Bibb Correctional Facility
- Interactive map of Bibb Correctional Facility
- Location: Brent, Alabama;
- Status: open
- Security class: minimum
- Capacity: 1,824
- Opened: October 1998
- Managed by: Alabama Department of Corrections

= Bibb Correctional Facility =

Prison in Alabama, United States

Bibb Correctional Facility is an Alabama Department of Corrections (ADOC) prison for men located in Brent, Alabama, United States.

The prison is located on about 250 acre of rural wetlands.

==History==
The plans for Bibb began in July 1991, during the rule of Governor of Alabama Guy Hunt and Alabama Department of Corrections Commissioner Morris Thigpen. Construction began in 1993, during the rule of governor Jim Folsom Jr and ADOC Commissioner Tommy Herring. Construction continued in the years 1993 and 1994, during the Folsom governorship and the Herring rule of ADOC. In 1995, during the period Fob James was governor and Ron Jones was ADOC commissioner, construction stopped. Construction resumed during the rule of ADOC commissioner Joe Hopper. In July 1997 the state transported prisoners from the Elmore Correctional Facility and the Farquhar Cattle Ranch to the Bibb site in order to assist the construction.

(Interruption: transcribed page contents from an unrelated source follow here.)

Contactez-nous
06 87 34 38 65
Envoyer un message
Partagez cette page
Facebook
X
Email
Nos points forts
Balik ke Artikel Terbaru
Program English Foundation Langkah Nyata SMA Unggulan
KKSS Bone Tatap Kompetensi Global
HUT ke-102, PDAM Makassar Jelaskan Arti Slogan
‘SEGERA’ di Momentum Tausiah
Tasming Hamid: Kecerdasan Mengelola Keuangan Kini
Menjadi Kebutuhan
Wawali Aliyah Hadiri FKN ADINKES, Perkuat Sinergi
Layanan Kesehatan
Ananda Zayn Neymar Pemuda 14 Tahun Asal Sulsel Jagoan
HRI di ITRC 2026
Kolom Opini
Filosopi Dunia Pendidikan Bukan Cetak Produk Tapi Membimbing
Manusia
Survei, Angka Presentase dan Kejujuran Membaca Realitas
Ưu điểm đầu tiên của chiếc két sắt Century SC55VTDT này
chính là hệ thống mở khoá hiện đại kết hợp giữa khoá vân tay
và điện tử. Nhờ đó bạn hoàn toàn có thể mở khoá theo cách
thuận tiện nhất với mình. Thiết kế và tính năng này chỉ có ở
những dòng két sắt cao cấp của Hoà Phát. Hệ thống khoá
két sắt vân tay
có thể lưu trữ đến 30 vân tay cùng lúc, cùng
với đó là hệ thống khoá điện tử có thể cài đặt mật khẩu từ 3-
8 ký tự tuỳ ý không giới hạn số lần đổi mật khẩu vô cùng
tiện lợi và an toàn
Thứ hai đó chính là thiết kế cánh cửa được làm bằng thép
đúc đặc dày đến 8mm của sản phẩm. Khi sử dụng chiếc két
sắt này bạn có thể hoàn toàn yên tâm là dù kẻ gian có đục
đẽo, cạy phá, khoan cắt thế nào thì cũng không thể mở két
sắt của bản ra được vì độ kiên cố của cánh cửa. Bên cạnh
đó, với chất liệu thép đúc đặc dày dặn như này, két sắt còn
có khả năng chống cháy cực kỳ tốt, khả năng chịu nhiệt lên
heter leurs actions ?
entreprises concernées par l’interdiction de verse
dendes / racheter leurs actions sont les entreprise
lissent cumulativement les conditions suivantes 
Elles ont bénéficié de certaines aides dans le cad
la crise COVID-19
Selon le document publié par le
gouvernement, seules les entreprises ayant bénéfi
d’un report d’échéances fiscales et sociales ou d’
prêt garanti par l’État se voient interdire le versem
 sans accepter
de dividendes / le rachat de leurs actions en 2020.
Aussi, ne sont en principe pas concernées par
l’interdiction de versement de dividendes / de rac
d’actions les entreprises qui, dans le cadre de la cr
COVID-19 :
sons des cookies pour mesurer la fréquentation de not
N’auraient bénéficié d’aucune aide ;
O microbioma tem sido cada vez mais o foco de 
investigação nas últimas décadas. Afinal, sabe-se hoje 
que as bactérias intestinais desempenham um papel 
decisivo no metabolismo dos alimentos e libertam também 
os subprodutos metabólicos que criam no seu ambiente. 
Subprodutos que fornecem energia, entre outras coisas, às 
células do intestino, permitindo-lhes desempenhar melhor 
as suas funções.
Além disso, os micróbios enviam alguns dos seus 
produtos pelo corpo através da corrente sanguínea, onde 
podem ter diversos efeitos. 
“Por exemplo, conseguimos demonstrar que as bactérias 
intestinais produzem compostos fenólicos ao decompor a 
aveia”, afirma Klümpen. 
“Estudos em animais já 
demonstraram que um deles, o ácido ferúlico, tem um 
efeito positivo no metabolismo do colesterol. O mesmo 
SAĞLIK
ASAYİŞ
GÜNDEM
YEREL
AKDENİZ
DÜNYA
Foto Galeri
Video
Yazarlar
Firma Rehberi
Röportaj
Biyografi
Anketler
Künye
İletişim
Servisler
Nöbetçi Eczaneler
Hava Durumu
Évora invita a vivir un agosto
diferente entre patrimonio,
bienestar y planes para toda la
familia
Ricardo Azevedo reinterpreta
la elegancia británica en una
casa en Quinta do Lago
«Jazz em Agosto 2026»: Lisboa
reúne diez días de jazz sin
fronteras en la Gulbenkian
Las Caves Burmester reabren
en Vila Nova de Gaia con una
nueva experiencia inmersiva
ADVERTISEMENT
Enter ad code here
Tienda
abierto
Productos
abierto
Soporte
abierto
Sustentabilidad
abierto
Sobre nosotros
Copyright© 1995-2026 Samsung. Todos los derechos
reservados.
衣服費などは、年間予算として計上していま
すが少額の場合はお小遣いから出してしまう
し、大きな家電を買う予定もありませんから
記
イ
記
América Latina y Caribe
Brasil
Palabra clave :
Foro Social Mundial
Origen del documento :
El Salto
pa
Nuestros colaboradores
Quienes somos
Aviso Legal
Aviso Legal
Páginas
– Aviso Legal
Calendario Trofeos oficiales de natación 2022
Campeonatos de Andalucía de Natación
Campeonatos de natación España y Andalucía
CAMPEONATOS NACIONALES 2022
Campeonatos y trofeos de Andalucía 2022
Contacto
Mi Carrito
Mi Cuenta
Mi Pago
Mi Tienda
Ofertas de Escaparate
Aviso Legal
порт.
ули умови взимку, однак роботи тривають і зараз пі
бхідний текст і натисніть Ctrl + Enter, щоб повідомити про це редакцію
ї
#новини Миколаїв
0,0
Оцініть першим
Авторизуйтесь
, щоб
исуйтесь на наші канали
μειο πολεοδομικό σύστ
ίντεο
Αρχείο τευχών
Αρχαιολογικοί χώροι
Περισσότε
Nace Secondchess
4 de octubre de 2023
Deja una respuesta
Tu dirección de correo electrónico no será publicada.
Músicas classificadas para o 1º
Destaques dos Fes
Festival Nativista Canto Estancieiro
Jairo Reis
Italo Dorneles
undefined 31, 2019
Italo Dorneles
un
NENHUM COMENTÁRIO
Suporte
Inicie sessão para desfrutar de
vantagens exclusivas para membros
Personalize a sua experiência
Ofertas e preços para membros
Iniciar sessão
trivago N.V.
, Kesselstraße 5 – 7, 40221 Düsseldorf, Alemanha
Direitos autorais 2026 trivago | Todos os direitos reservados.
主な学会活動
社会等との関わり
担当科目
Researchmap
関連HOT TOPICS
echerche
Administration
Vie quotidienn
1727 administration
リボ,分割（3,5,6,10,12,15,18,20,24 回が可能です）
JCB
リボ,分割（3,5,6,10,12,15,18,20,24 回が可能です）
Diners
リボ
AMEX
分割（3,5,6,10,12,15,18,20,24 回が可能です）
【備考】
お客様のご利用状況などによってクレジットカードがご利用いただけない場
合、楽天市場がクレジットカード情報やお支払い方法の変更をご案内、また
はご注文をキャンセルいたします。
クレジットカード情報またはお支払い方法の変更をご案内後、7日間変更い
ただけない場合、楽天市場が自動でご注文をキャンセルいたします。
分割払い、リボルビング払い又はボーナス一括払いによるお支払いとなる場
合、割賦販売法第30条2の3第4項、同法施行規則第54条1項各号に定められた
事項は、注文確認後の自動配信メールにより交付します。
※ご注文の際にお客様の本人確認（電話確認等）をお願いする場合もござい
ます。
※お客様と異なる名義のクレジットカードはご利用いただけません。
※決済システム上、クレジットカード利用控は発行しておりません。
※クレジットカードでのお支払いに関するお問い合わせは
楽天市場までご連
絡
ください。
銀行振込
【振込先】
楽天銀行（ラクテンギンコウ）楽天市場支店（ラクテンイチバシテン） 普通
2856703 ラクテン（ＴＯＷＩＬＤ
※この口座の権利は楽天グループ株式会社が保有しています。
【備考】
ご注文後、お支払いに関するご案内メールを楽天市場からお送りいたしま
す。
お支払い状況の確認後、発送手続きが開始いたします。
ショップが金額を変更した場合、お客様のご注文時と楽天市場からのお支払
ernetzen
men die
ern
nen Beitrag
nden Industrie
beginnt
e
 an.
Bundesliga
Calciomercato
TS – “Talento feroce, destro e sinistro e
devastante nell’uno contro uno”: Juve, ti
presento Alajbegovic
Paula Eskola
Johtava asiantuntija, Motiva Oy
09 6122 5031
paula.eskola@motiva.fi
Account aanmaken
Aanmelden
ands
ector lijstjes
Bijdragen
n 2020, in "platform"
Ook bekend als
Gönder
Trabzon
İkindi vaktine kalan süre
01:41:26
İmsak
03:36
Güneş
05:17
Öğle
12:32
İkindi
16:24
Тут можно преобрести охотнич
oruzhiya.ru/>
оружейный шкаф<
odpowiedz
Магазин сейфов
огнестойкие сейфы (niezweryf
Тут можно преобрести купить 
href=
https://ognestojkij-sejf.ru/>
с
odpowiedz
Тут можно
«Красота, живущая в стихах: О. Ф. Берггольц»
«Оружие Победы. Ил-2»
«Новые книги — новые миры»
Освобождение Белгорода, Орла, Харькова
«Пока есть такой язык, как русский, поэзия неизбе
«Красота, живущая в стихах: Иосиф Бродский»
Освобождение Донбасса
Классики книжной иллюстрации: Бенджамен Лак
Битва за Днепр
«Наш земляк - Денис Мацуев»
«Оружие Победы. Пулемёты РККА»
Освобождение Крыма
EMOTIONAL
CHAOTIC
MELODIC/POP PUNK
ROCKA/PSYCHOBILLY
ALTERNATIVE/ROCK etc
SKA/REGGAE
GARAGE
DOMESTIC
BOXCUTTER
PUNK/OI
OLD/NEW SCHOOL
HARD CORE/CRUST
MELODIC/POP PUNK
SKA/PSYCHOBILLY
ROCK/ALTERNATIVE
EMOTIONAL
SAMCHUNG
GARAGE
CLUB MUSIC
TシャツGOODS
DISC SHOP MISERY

During a period in 1998 the state transferred 300 prisoners to assist in the final construction and preparation of the Bibb facility. The state transferred 75 minimum custody prisoners to Bibb on May 28, 1998. The following day, the state transferred another 75 prisoners. The state relocated 150 prisoners to Bibb during July of that year.

The facility officially opened in October 1998, and during that month the prison took in 600 minimum and medium custody prisoners. During a period beginning on December 4, 2000, the prison received additional prisoners, with up to 100 prisoners arriving each day. Once the prison's capacity of 1,824 prisoners was reached, the transfers stopped.